Exercice a
Redonnez à l'identique toutes les lignes qui classent les êtres vivants, du règne jusqu'au nom commun, en laissant les images de côté.

000000 Histoire de l'Islam et des Musulmans


 


La Fondation de l’État Seljouk de Roum 

 

L’État Seljouk de Roum fut fondé après et à cause du déplacement d’un grand nombre de tribus turcomanes en Anatolie. Mais le fondateur de cet état, Souleyman Ibn Qoutalmish (petit-fils de Seljouk et fils d’Arsalan Yabghou) ne faisait pas partie des commandants envoyés à la conquête de l’Anatolie par Alp Arsalan après la victoire de Manzikert.

En effet, parmi les conquérants mentionnés par les sources ultérieures comme fondateurs de l’état, seul Artouk Bey peut être vérifié. En 464 (1072), Artouk Bey vainquit une armée byzantine commandée par Isaac Comnènes, le faisant prisonnier, puis se rendit sur les rives du Sakarya, laissant derrière lui l’Anatolie centrale. Lorsque la rébellion de Jean Doukas créa une situation plus dangereuse, l’Empereur conclut un accord avec Artouk et demanda son aide. De cette façon, les Turcs atteignirent la baie d’Izmit.

 

En raison de la lutte pour la succession après la mort d’Alp Arsalan, Artouk Bey fut rappelé à Rayy, la capitale du Grand Empire Seljouk, et aida Malik Shah à vaincre son oncle.

Exercice b
Recopiez en entier, sans rien changer, le texte sur la fondation de l'État seljouk de Roum.

(Entrées tirées d'une collection)
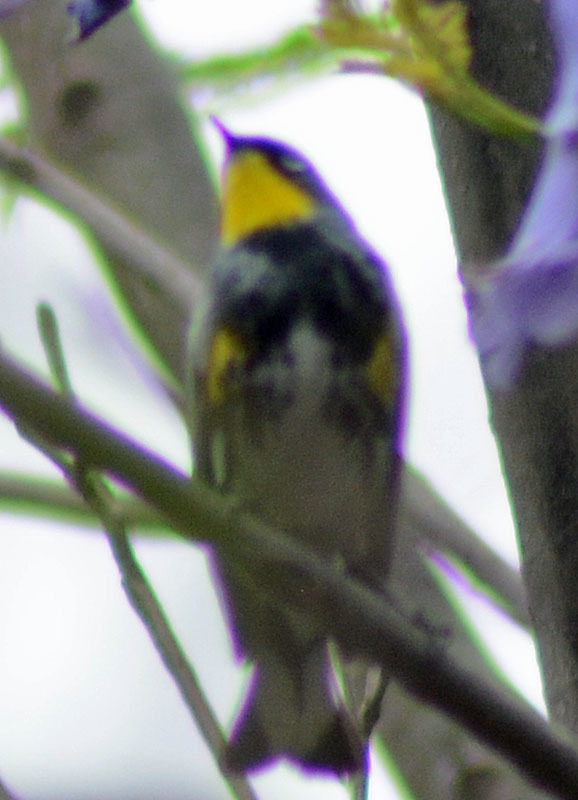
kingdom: Animalia
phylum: Chordata
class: Aves
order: Passeriformes
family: Parulidae
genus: Setophaga
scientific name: Setophaga auduboni
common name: Audubon's warbler
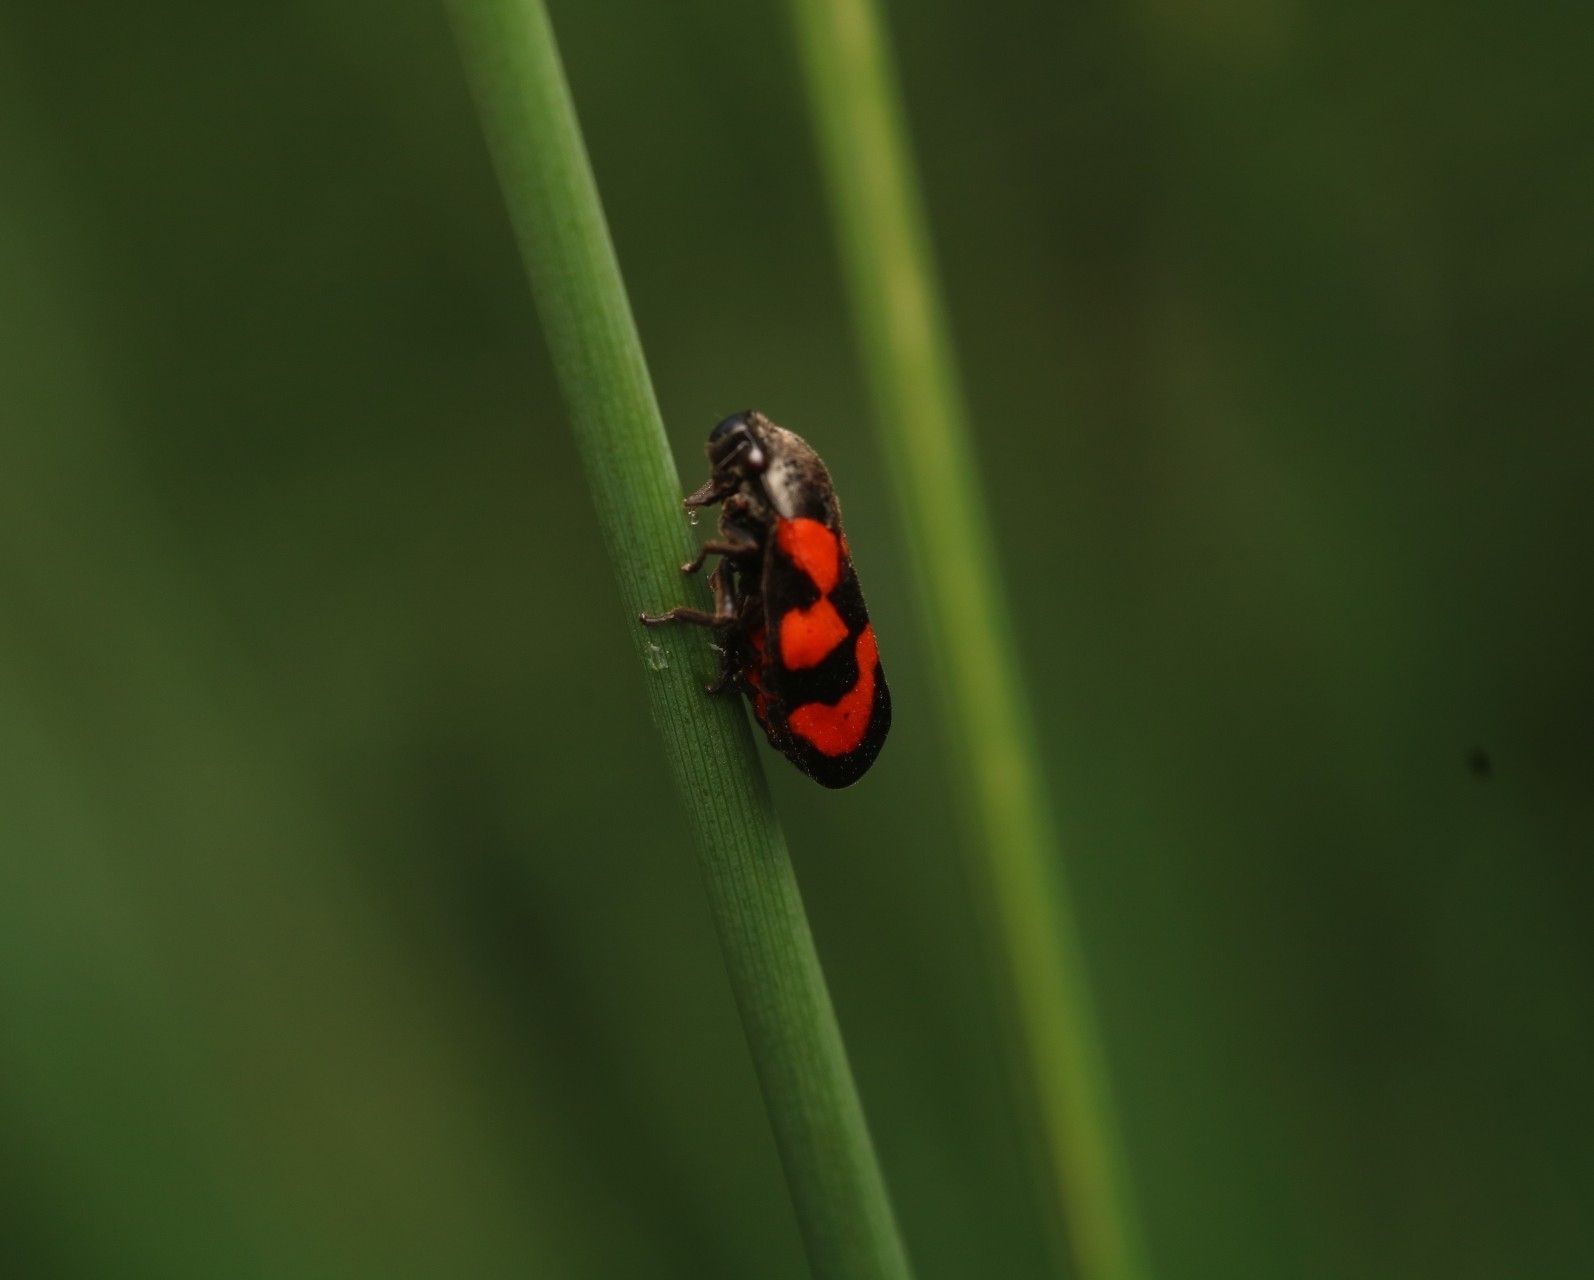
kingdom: Animalia
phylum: Arthropoda
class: Insecta
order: Hemiptera
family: Cercopidae
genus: Cercopis
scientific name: Cercopis vulnerata
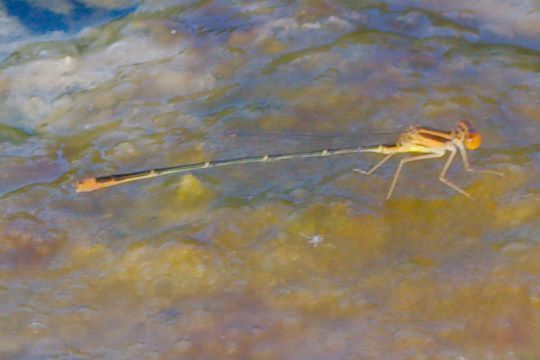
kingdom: Animalia
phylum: Arthropoda
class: Insecta
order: Odonata
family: Coenagrionidae
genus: Enallagma
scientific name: Enallagma pollutum
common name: Florida bluet
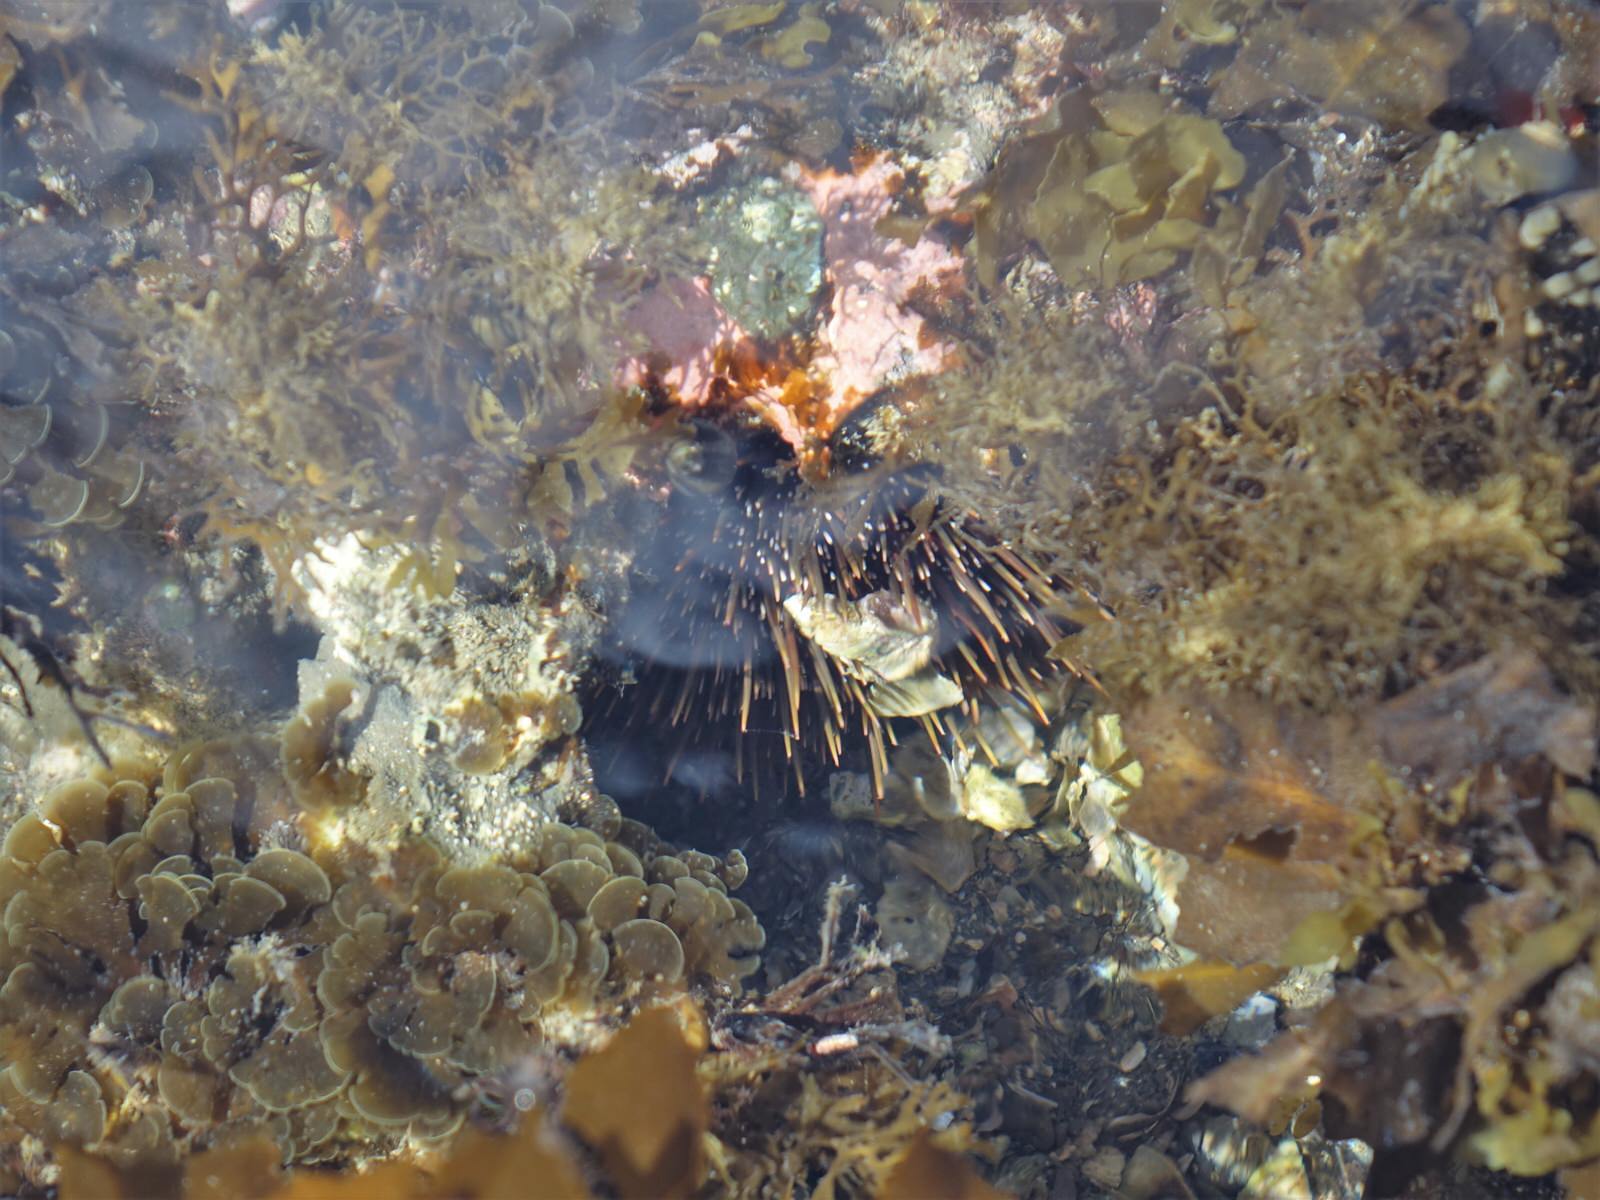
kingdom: Animalia
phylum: Echinodermata
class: Echinoidea
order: Camarodonta
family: Echinometridae
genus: Evechinus
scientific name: Evechinus chloroticus
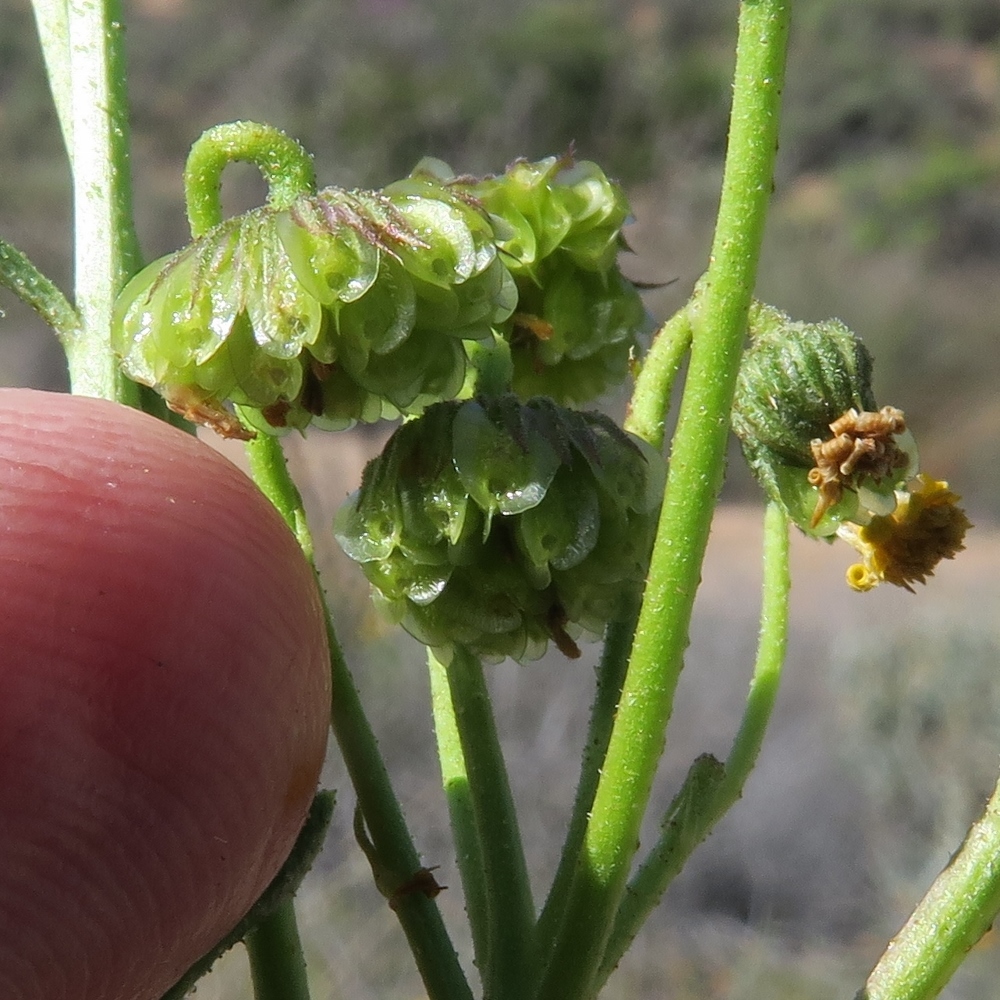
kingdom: Plantae
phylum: Tracheophyta
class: Magnoliopsida
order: Asterales
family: Asteraceae
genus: Osteospermum
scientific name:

Réponse finale a
kingdom: Animalia
phylum: Chordata
class: Aves
order: Passeriformes
family: Parulidae
genus: Setophaga
scientific name: Setophaga auduboni
common name: Audubon's warbler
kingdom: Animalia
phylum: Arthropoda
class: Insecta
order: Hemiptera
family: Cercopidae
genus: Cercopis
scientific name: Cercopis vulnerata
kingdom: Animalia
phylum: Arthropoda
class: Insecta
order: Odonata
family: Coenagrionidae
genus: Enallagma
scientific name: Enallagma pollutum
common name: Florida bluet
kingdom: Animalia
phylum: Echinodermata
class: Echinoidea
order: Camarodonta
family: Echinometridae
genus: Evechinus
scientific name: Evechinus chloroticus
kingdom: Plantae
phylum: Tracheophyta
class: Magnoliopsida
order: Asterales
family: Asteraceae
genus: Osteospermum
scientific name:

Réponse finale b
000000 Histoire de l'Islam et des Musulmans


 


La Fondation de l’État Seljouk de Roum 

 

L’État Seljouk de Roum fut fondé après et à cause du déplacement d’un grand nombre de tribus turcomanes en Anatolie. Mais le fondateur de cet état, Souleyman Ibn Qoutalmish (petit-fils de Seljouk et fils d’Arsalan Yabghou) ne faisait pas partie des commandants envoyés à la conquête de l’Anatolie par Alp Arsalan après la victoire de Manzikert.

En effet, parmi les conquérants mentionnés par les sources ultérieures comme fondateurs de l’état, seul Artouk Bey peut être vérifié. En 464 (1072), Artouk Bey vainquit une armée byzantine commandée par Isaac Comnènes, le faisant prisonnier, puis se rendit sur les rives du Sakarya, laissant derrière lui l’Anatolie centrale. Lorsque la rébellion de Jean Doukas créa une situation plus dangereuse, l’Empereur conclut un accord avec Artouk et demanda son aide. De cette façon, les Turcs atteignirent la baie d’Izmit.

 

En raison de la lutte pour la succession après la mort d’Alp Arsalan, Artouk Bey fut rappelé à Rayy, la capitale du Grand Empire Seljouk, et aida Malik Shah à vaincre son oncle.